In terms of what will distinguish success - we are seeing more and more emphasis now on future proofing. Platforms need to be extensible: markets and business models and changing so fast, anyone whose platform cannot adapt will be at a substantial disadvantage sooner than they expect. Also, today digital projects should be designed upfront both for data security AND more granular data sharing/sales requirements.

E: What regulatory changes are required?

JH: Again, it depends on the use case but it’s clear that the way we are interacting with electricity grids is changing extraordinarily quickly and that’s requiring us to rethink fundamental questions like how to recover network costs. I would say, though, that I do not think of regulation as an impediment to the transition. Certainly, not in the way that legacy systems are!

This may be quite a UK-centric view though, because this country is fortunate enough to a world leading regulatory approach to innovation and market design. Ofgem, particularly through the sandbox but also through their outreach, are really focused on allowing innovators to test new ideas and their benefit to both customers and UK plc.

E: Are there any other countries which have a good example to follow, in terms of dynamic consumer pricing or other market designs that will promote efficient use of DER?

JH: “Good” depends on where you fall in the trade-off between power price stability vs spikes. Large differentials may not benefit all consumers, but they certainly encourage greater engagement from consumers and flexible assets. Australia is the go-to example for this.

E: Can you give us an update on the flexibility platform?

JH: Indeed I can! At Electron, we fundamentally believe in “layered” markets so we are focussed on developing an exchange that allows asset operators to sell multiple services at the same time. This could be anything from a distributed asset selling balancing services (ESO), constraint relief (DNO), and power (supplier/community) at the same time, or a large power plant selling power + inertia + transmission constraint services all at once. People tend to talk about energy markets and flexibility markets like two distinct things. This is not very helpful. “Flexibility” is more of a bundle of products than a single market.

Right now we are working with a number of DNOs in the UK to develop new local markets, particularly around curtailment and congestion relief. All stars aligning, we hope to see the first trades here this year and indeed we already have a prototype running. In parallel, we are working with a broader consortium of traders to develop an exchange in which multiple products are stacked together. For us, this is the only sensible way to design for “whole system value”, while allowing the definition of what constitutes that to evolve with the various products that are bought and sold in the market evolve themselves.

E: You also have live projects in South Korea and Switzerland? How are the challenges different in each country, or are there synergies?

JH: The UK has six distribution network operators, South Korea has one, and Switzerland has closer to 600, so the coordination challenge varies substantially, however all countries are looking at the same challenges around digitally representing assets and capabilities (for which our shared asset register approach remains fundamental), and then developing multiple, layered markets on top of this. What and where those markets are varies though. For example, in Switzerland we are developing a market for the Canton of Valais that enables local utilities to coordinate and financially settle between themselves.

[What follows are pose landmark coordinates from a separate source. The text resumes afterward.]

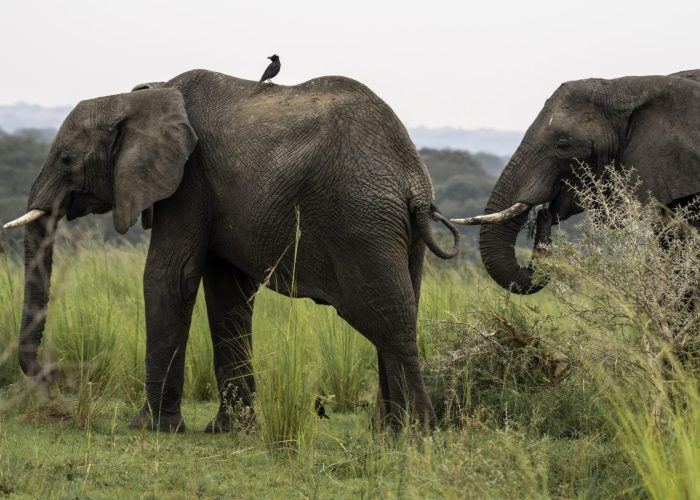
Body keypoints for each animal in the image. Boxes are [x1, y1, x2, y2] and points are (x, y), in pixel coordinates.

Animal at [4, 69, 460, 432]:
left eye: (66, 160)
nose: (59, 379)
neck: (140, 96)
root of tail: (414, 181)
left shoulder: (189, 179)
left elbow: (170, 276)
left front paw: (149, 428)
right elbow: (226, 291)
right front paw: (229, 430)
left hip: (360, 220)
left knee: (390, 319)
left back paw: (414, 434)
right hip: (398, 232)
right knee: (399, 311)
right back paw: (387, 432)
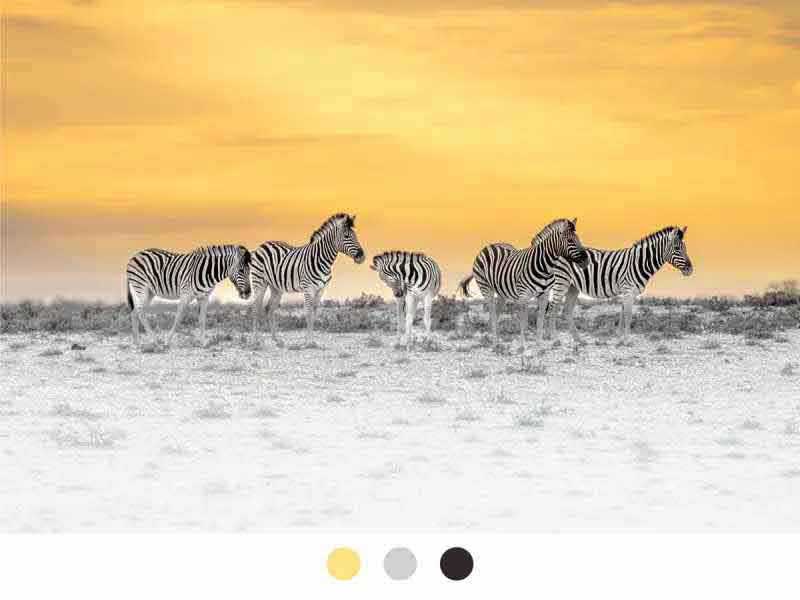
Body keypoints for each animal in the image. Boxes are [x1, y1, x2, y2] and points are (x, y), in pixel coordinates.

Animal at [250, 213, 365, 342]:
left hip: (276, 287)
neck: (322, 260)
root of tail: (262, 245)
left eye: (355, 235)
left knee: (269, 308)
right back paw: (255, 339)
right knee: (255, 307)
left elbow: (314, 313)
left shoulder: (321, 289)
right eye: (346, 236)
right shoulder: (308, 288)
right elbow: (308, 312)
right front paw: (308, 341)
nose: (362, 256)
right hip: (259, 282)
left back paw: (275, 339)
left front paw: (312, 339)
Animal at [458, 218, 589, 346]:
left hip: (502, 293)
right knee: (492, 312)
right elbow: (523, 321)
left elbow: (540, 320)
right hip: (485, 287)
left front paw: (539, 344)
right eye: (570, 240)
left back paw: (496, 339)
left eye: (578, 239)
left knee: (496, 313)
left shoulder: (544, 295)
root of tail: (489, 246)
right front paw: (522, 345)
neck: (545, 267)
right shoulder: (523, 295)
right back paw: (494, 341)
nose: (586, 260)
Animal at [542, 225, 693, 342]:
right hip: (561, 281)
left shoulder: (628, 291)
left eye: (685, 248)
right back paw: (553, 337)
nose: (690, 269)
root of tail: (557, 251)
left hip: (573, 286)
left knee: (567, 310)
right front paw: (626, 340)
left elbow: (622, 313)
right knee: (553, 308)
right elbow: (628, 314)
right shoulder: (628, 289)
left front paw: (620, 336)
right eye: (677, 248)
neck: (640, 262)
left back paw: (578, 338)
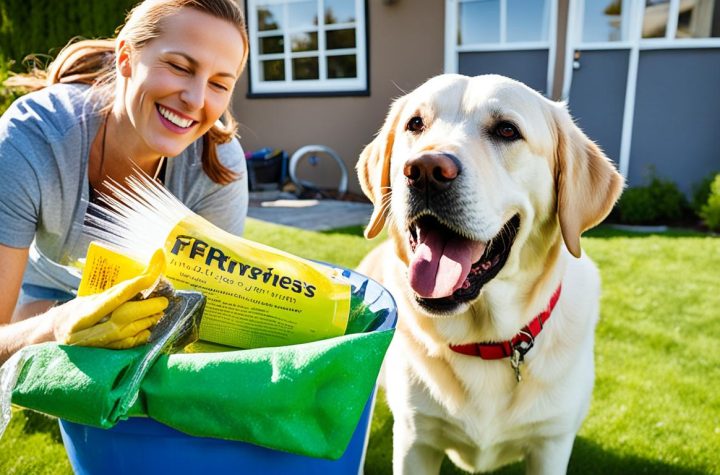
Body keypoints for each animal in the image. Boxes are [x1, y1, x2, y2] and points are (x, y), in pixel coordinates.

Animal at [358, 75, 624, 475]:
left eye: (507, 130)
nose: (425, 170)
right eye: (415, 124)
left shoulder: (551, 445)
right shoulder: (414, 442)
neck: (484, 340)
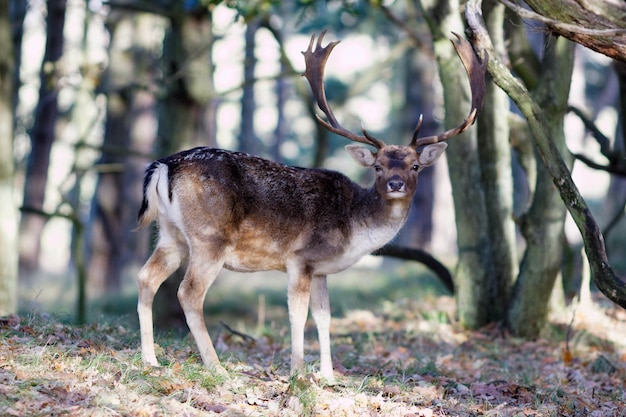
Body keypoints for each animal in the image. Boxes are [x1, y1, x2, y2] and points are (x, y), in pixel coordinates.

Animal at [136, 30, 486, 382]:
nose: (396, 184)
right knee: (189, 292)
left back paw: (150, 360)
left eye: (415, 166)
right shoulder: (300, 258)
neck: (354, 229)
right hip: (209, 237)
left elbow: (323, 317)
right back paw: (216, 366)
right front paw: (298, 371)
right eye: (378, 167)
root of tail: (165, 165)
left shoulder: (320, 270)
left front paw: (328, 375)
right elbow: (298, 314)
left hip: (171, 235)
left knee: (146, 278)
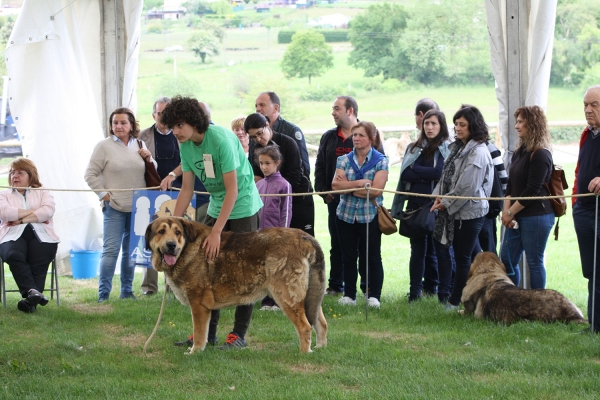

They estimate that this would save them €800,000/year, before you tamper with any power flows.

E: Which other countries offer opportunities for Electron?

JH: We like to get involved in market and platform design in multiple countries at the same time because it expands our thinking on new flexibility products and fundamental platform requirements, so you never know.

I suspect the UK be one of the first to move to new grid/marketplace approach though. This country has always favoured markets and has a history of early regulatory reform. That said, I have noticed that countries like to move first, but utilities like to move second! The grid was, first and foremost, designed not to fail after all.